'''

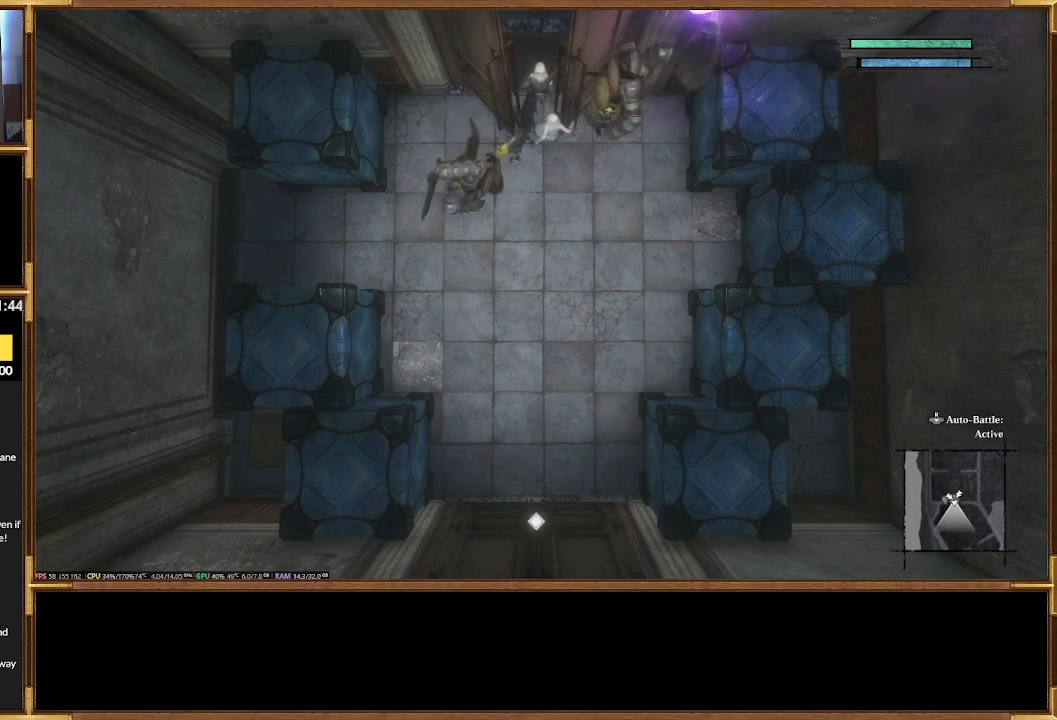
{"buttons": [], "events": []}
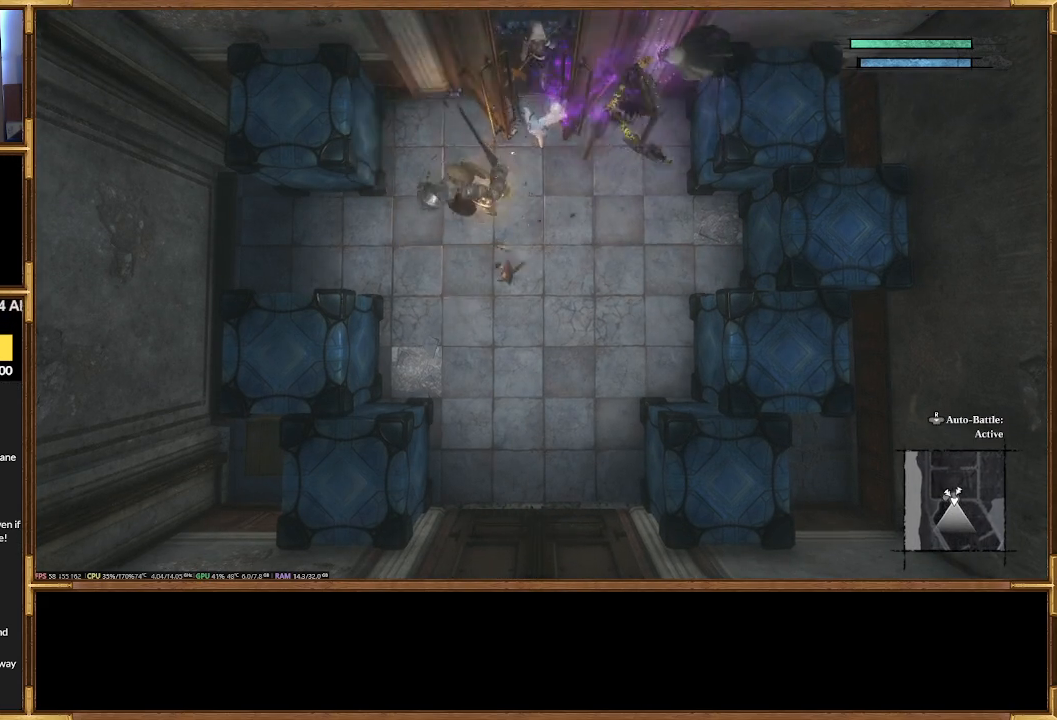
{"buttons": [], "events": []}
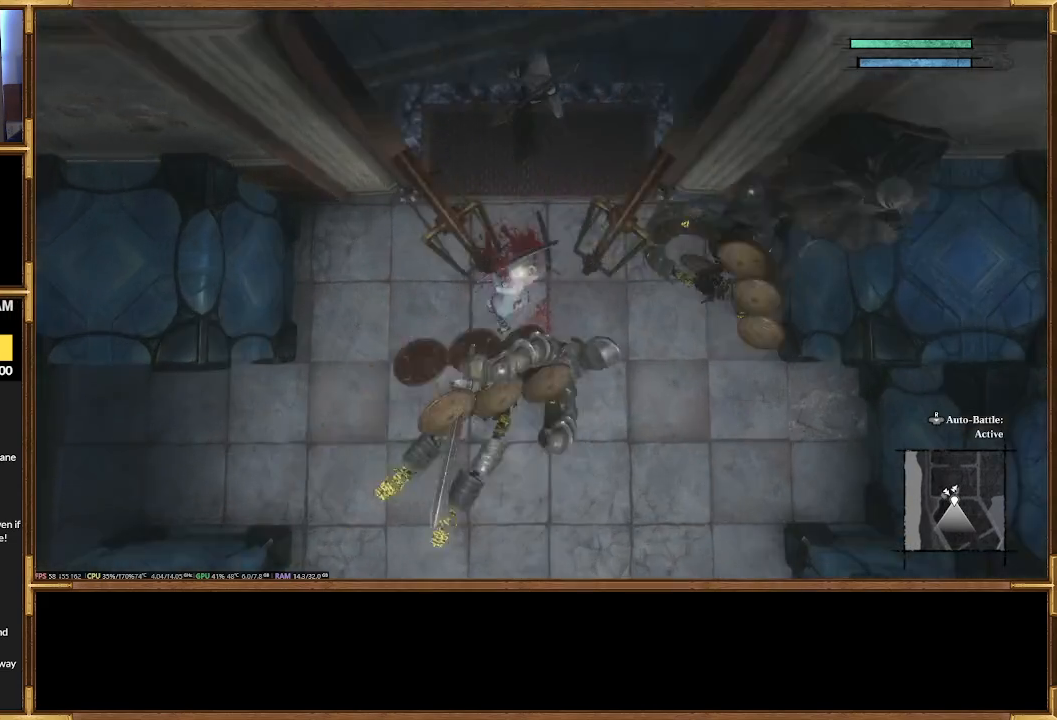
{"buttons": [], "events": []}
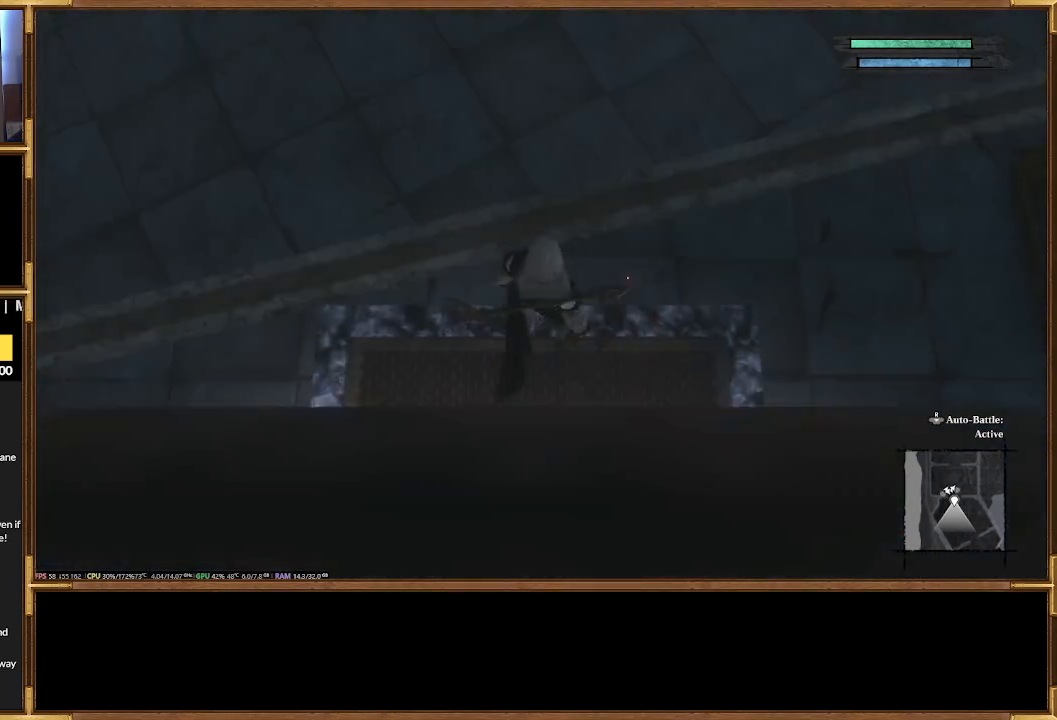
{"buttons": ["R2"], "events": [[467, "R2", "down"]]}
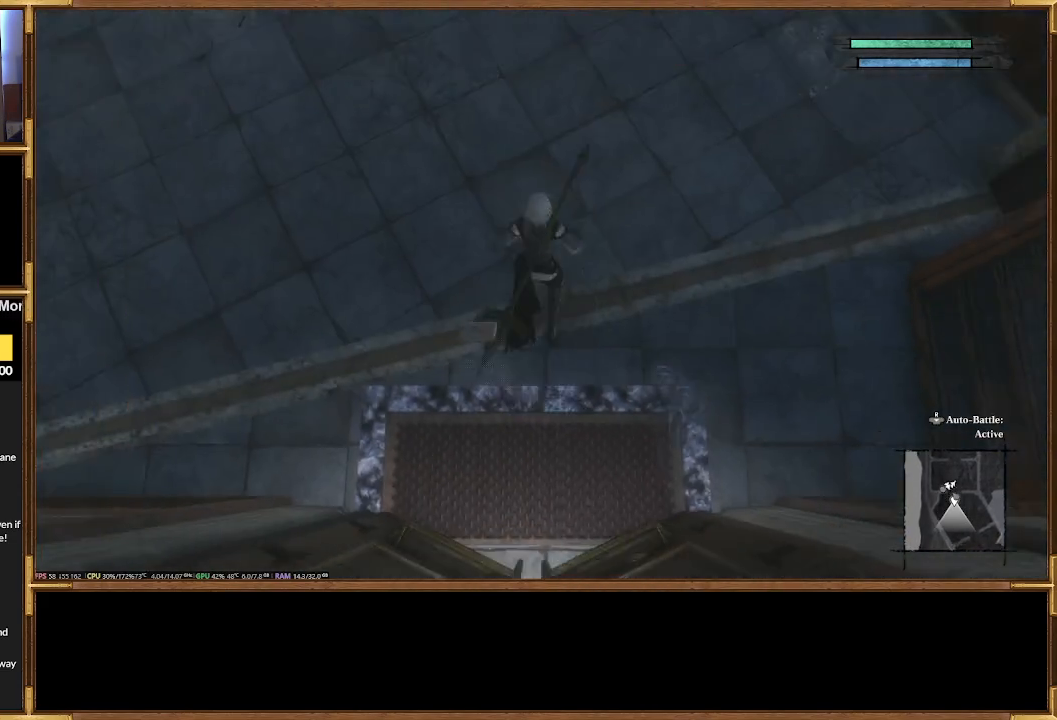
{"buttons": ["R2"], "events": []}
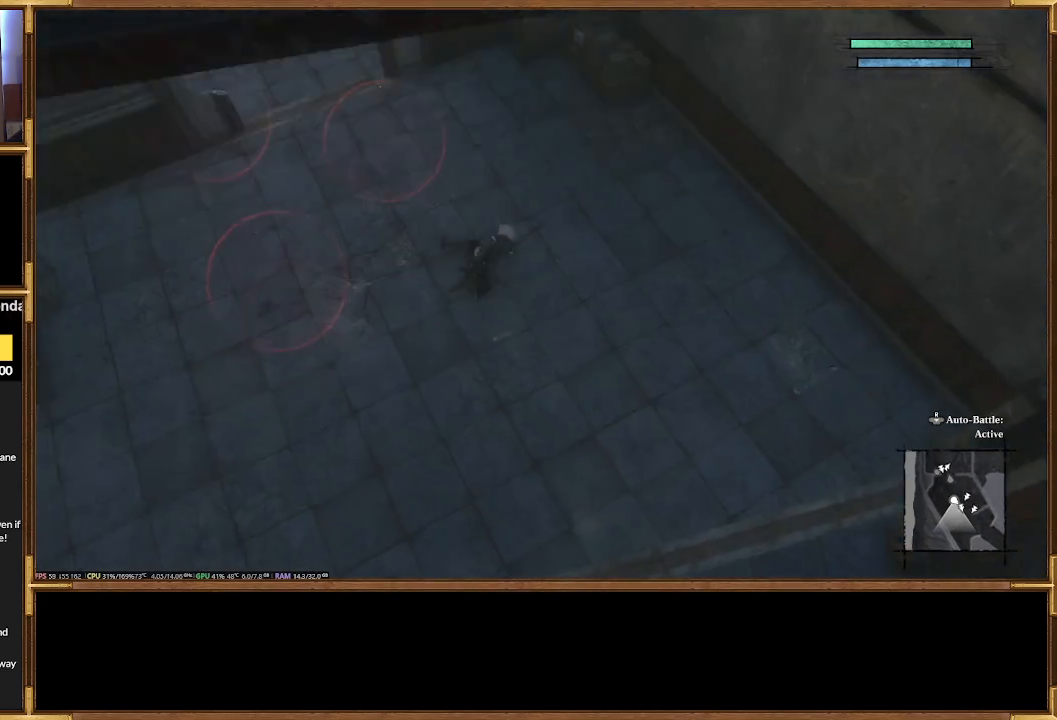
{"buttons": [], "events": [[100, "R2", "up"]]}
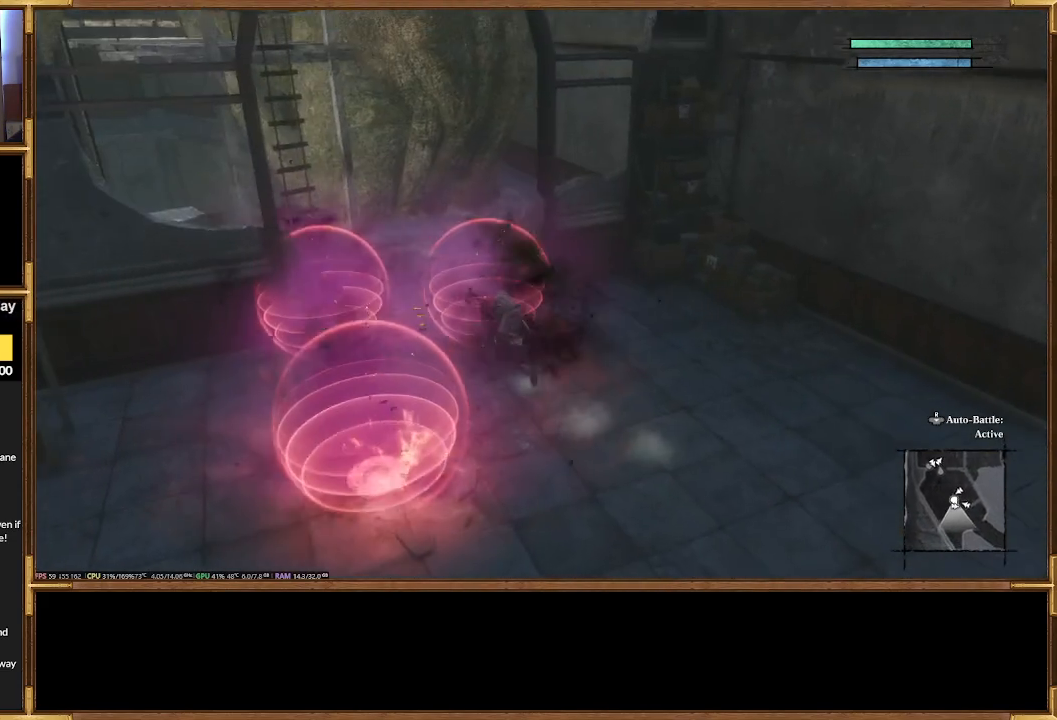
{"buttons": ["R2"], "events": [[67, "R2", "down"]]}
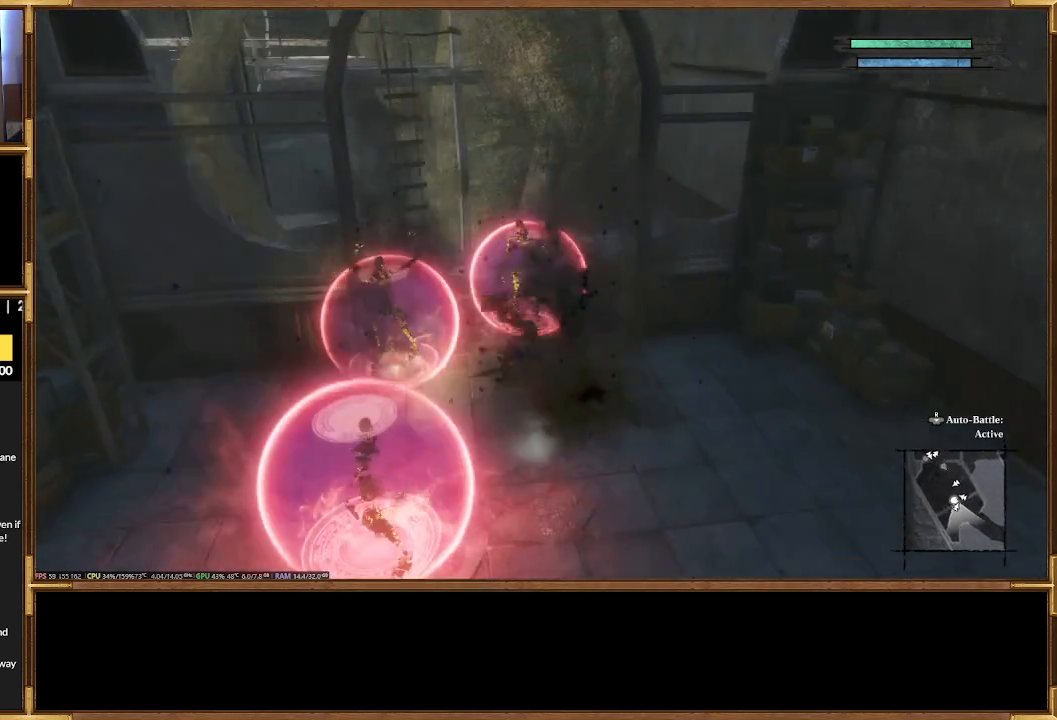
{"buttons": ["R2"], "events": []}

'''

**Work required:**
Word for word, restate all of the data, but do not copy the pictures.

**Expected output:**
{"buttons": [], "events": []}
{"buttons": [], "events": []}
{"buttons": [], "events": []}
{"buttons": ["R2"], "events": [[467, "R2", "down"]]}
{"buttons": ["R2"], "events": []}
{"buttons": [], "events": [[100, "R2", "up"]]}
{"buttons": ["R2"], "events": [[67, "R2", "down"]]}
{"buttons": ["R2"], "events": []}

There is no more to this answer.